Elara s'approcha de la fissure dans la peau du géant, la pierre de géant volée lourde dans sa main. La fissure brillait faiblement, pulsant de la vie du géant. Elle pensa à son propre froid et à la souffrance des villageois. Mais elle se souvint des mots de Silas et rejeta la pierre dans la fissure. Elle frissonna, mais tenait une allumette dans sa main. Lumière !

Alors que la pierre tombait, le géant soupira dans son sommeil, un frisson de paix parcourant Somnora. La neige cessa, et une légère chaleur émana de la peau du géant. Elara alluma son allumette. Elle s'épanouit en un minuscule soleil, sa lumière chassant les ombres. « Nous apportons notre propre chaleur au monde », murmura-t-elle.

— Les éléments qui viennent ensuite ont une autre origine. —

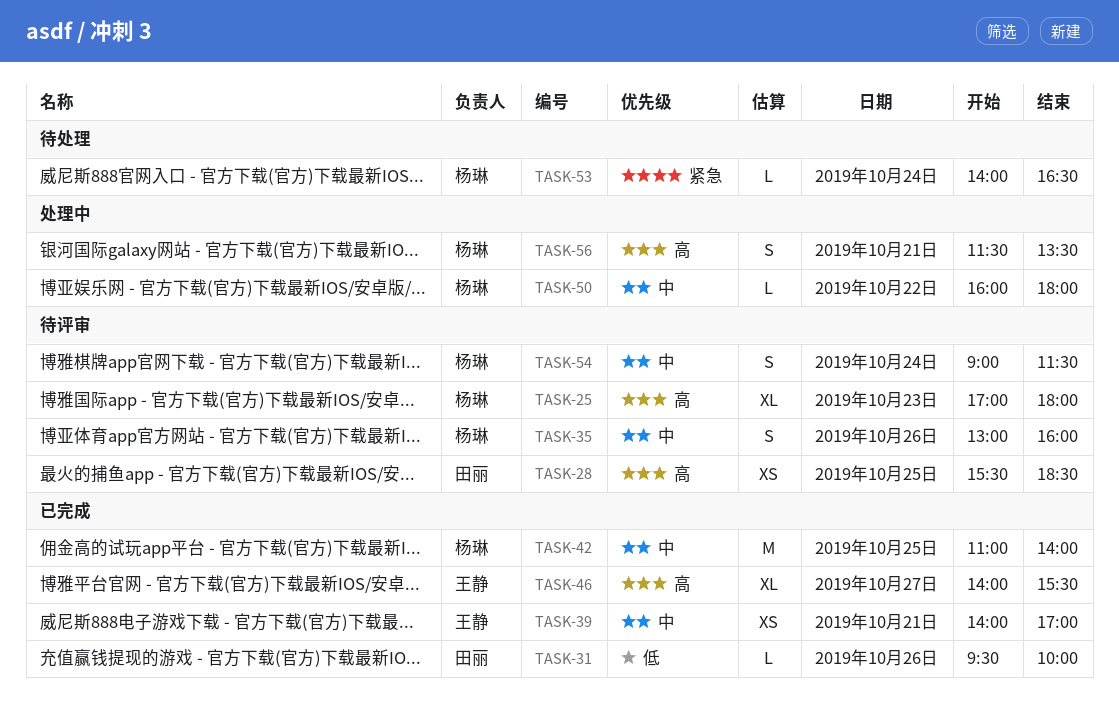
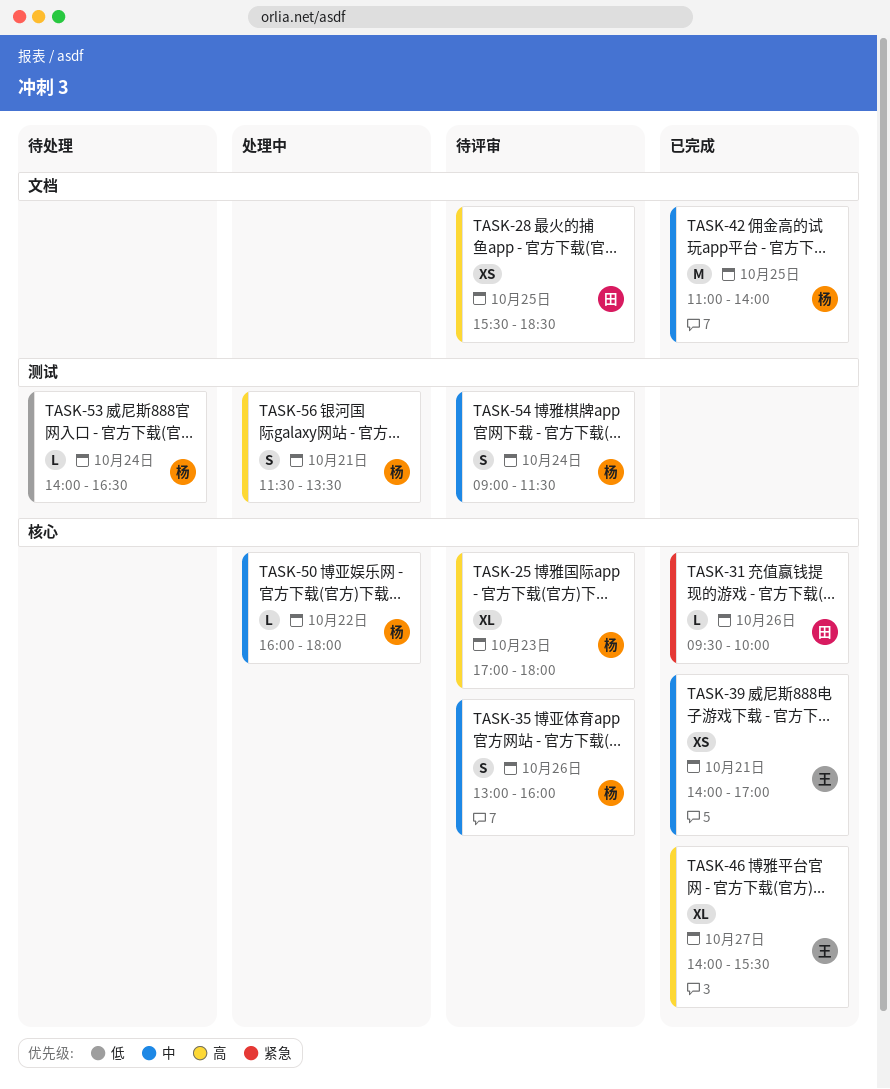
TASK-31, priority: 低 -> 紧急
TASK-53, priority: 紧急 -> 低

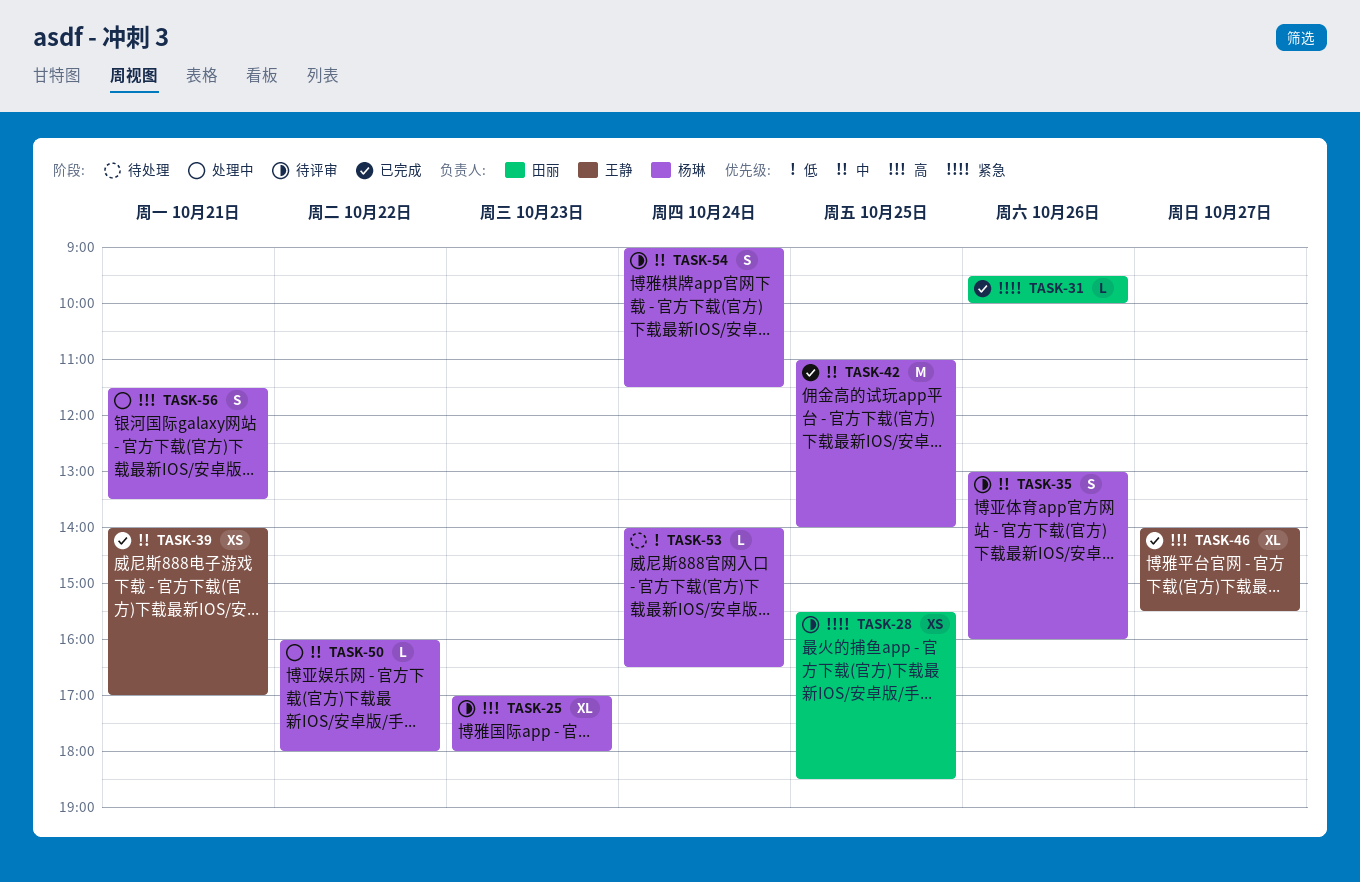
TASK-28, priority: 高 -> 紧急

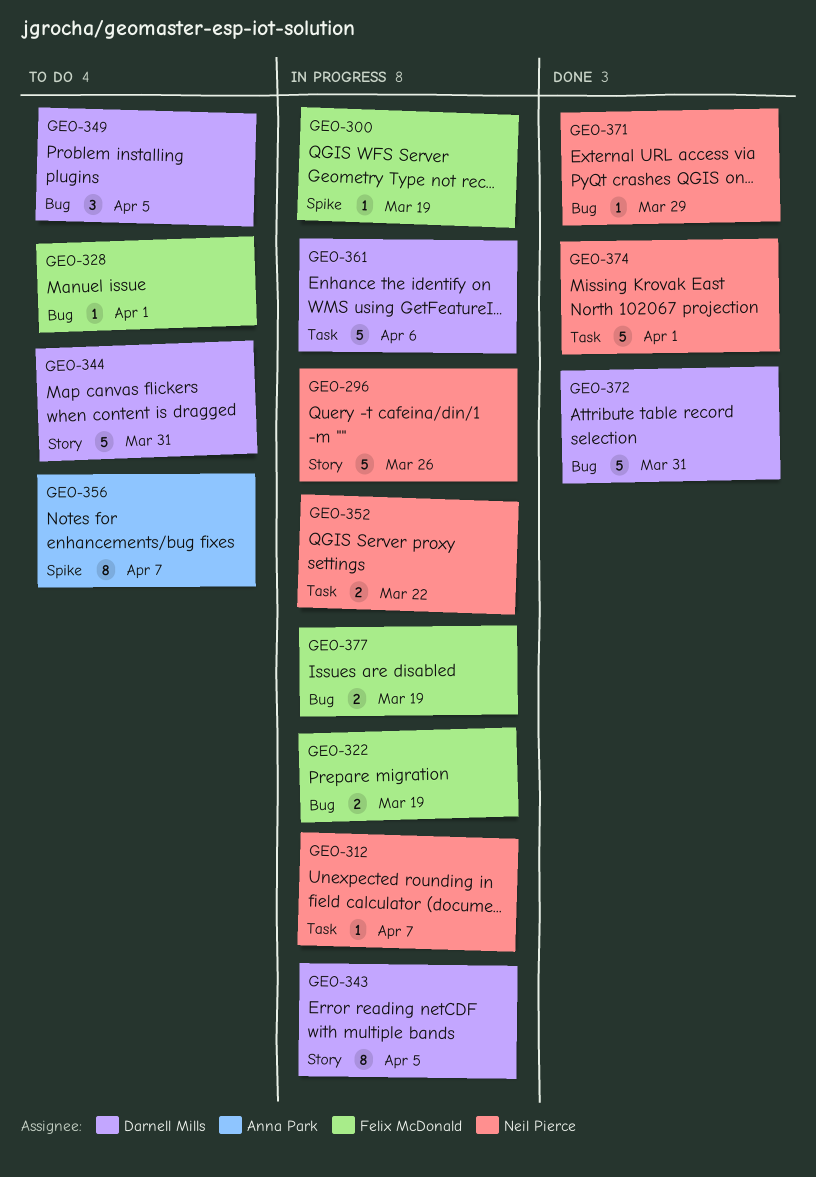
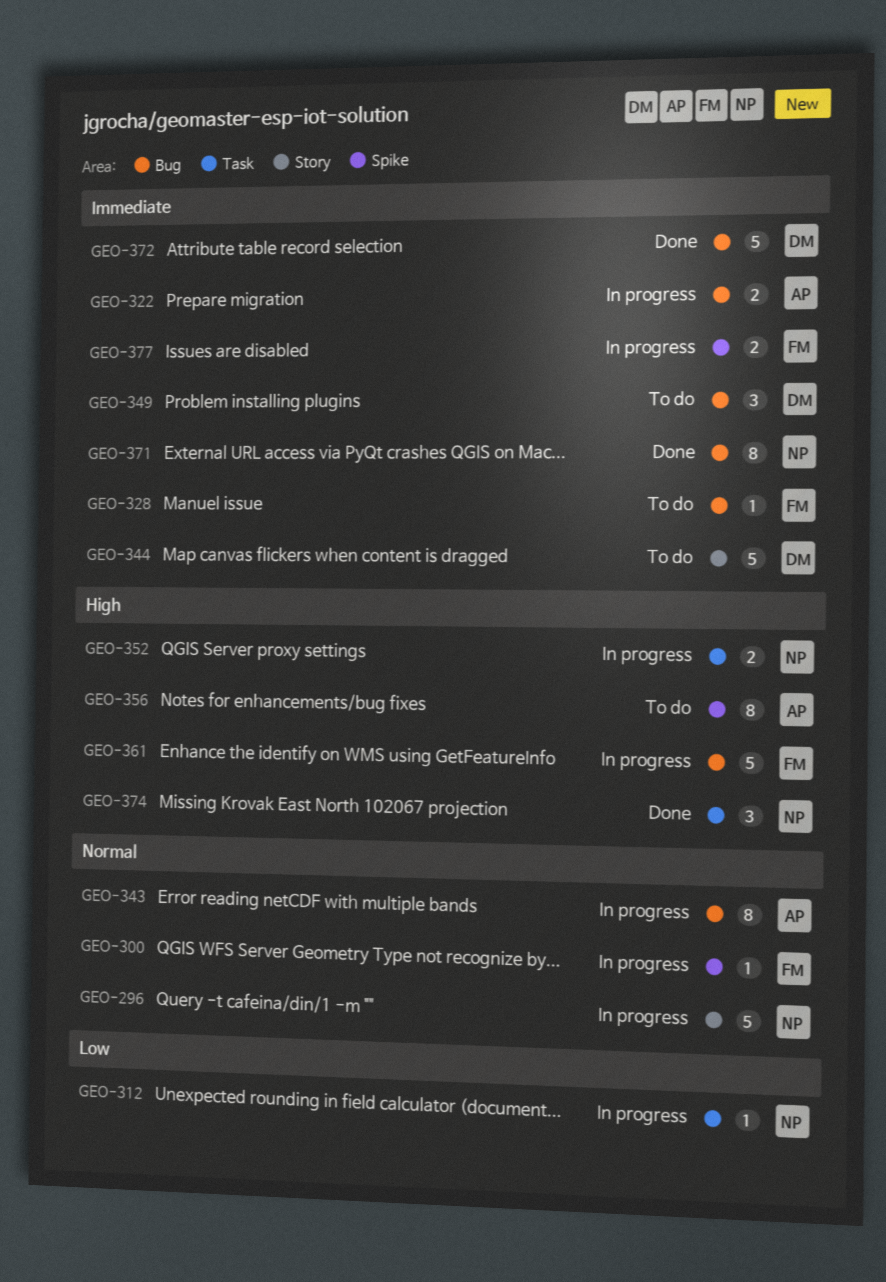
GEO-322, owner: Felix McDonald -> Anna Park
GEO-343, owner: Darnell Mills -> Anna Park
GEO-343, label: Story -> Bug
GEO-361, owner: Darnell Mills -> Felix McDonald
GEO-361, label: Task -> Bug
GEO-371, estimate: 1 -> 8
GEO-374, estimate: 5 -> 3
GEO-377, label: Bug -> Spike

Et ainsi, Somnora apprit que la vraie chaleur ne venait pas du feu volé, mais de la lumière partagée. Le géant dormit paisiblement, ses rêves tissant un bouclier contre le froid. Elara continua à vendre ses allumettes, mais maintenant elle vendait de l'espoir, une minuscule flamme à la fois. L'avidité qu'ils avaient eue les laissa dans un pire état qu'au début.